LiuDongyang6 opened this issue · 1 comments
Thank you for this work!
I am trying to reproduce the experiment results in Tab.5, and have met some trouble.
With 100 epoch pretrain and 100 epoch finetune, for the small(student)-base(teacher) experiment, we only get 75.27% top-1 accuracy, which is clearly lower than reported (79.3). In fact, we cannot reproduce the MAE baselines either. For the tiny(student)-base(teacher) experiment, after excluding the feature distillation loss from the pretrain loss function (i.e., only mae loss is retained), we only get 60.88% top-1 accuracy, while the reported is 66.6%. Could you help us solve this problem?
The following is the script for our small(student)-base(teacher) experiment
pretrain:
python -m torch.distributed.launch --nproc_per_node=8 \
--use_env main_distill.py \
--output_dir ./outputs/"$exp_name"/ckpt \
--log_dir ./outputs/"$exp_name"/log \
--batch_size 256 \
--accum_iter 2 \
--model mae_vit_small_patch16_dec512d8b \
--model_teacher mae_vit_base_patch16_dec512d8b \
--mask_ratio 0.75 \
--epochs 100 \
--blr 1.5e-4 --weight_decay 0.05 \
--data_path ${IMAGENET_DIR} \
--teacher_model_path 'mae_visualize_vit_base.pth' \
--student_reconstruction_target 'original_img' \
--aligned_blks_indices 8 \
--teacher_aligned_blks_indices 8 \
--embedding_distillation_func L1 \
--aligned_feature_projection_dim 384 768
fine-tune:
python -m torch.distributed.launch --nproc_per_node=8 main_finetune.py \
--batch_size 128 \
--model vit_small_patch16 \
--finetune ./outputs/"$exp_name"/pretrain/ckpt/checkpoint-99.pth \
--epochs 100 \
--output_dir ./outputs/"$exp_name"/"$finetune_name"/ --log_dir ./outputs/"$exp_name"/"$finetune_name"/ \
--blr 5e-4 \
--weight_decay 0.05 --reprob 0.25 --mixup 0.8 --cutmix 1.0 \
--dist_eval --data_path /dev/shm/imagenet \
&>outputs/"$exp_name"/"$finetune_name"/output.log
Note that for finetuning we changed the warmup epochs from 20 in the repo to 5, but we think it's not likely to make such a large difference.

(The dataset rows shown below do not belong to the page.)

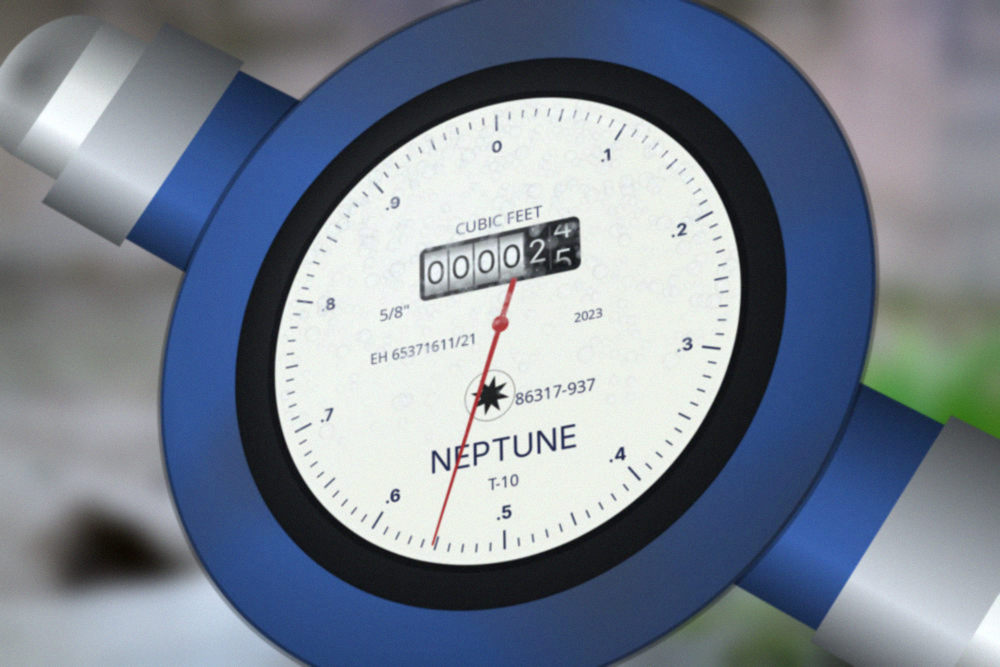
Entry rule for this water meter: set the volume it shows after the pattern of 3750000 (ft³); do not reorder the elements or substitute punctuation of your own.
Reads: 24.55 (ft³)
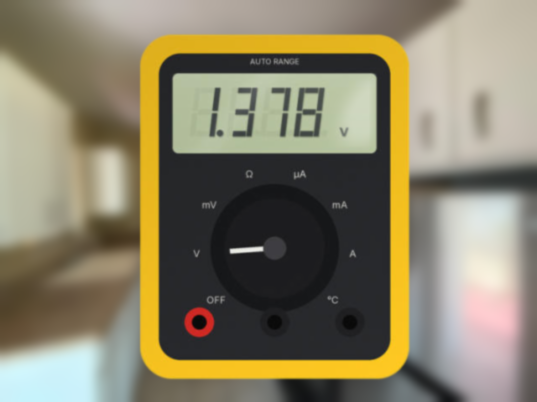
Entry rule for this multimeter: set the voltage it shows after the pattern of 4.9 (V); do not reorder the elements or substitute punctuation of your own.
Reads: 1.378 (V)
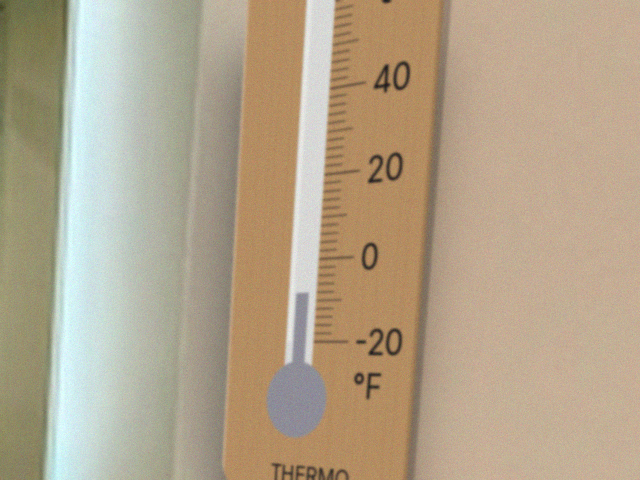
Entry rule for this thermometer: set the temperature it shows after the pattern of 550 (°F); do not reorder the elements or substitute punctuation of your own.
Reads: -8 (°F)
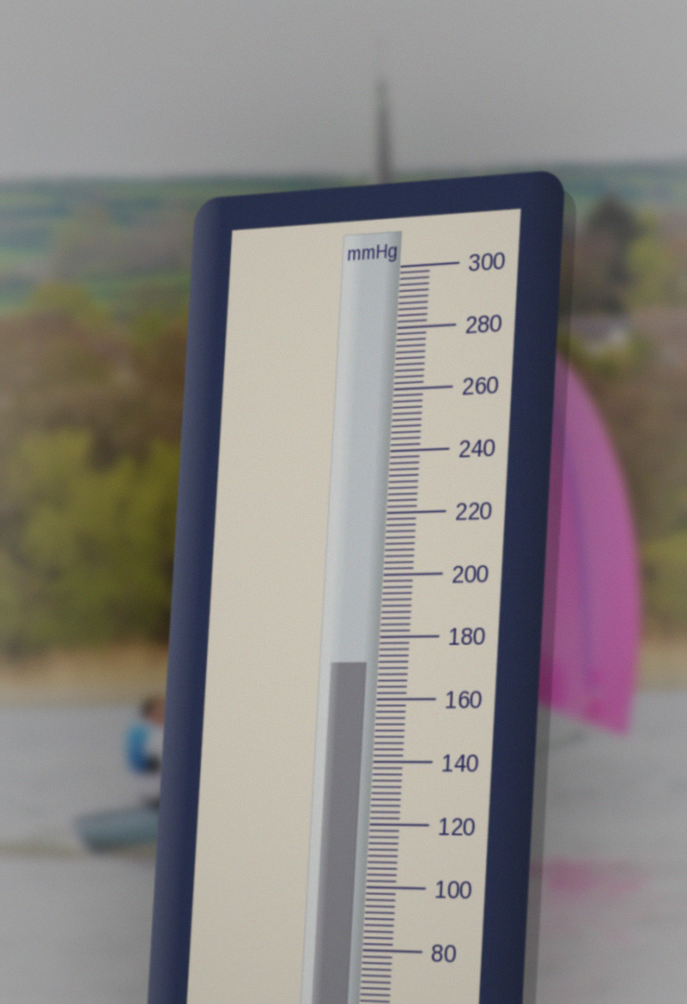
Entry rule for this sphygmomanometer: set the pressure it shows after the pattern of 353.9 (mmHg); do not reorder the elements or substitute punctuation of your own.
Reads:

Hi, thanks for your interest in this paper and repo. The original MAE paper does not offer specialized recipes for ViT-Small and Tiny, However, we found the recipe for smaller model includes strong regularization and augmentation techniques that might lead to over-regularization for the smaller ViTs. To address this issue, we experiment with a modified recipe with weaker augmentation and regularization. We will update this version of checkpoints and logs later in the repo too. Thanks!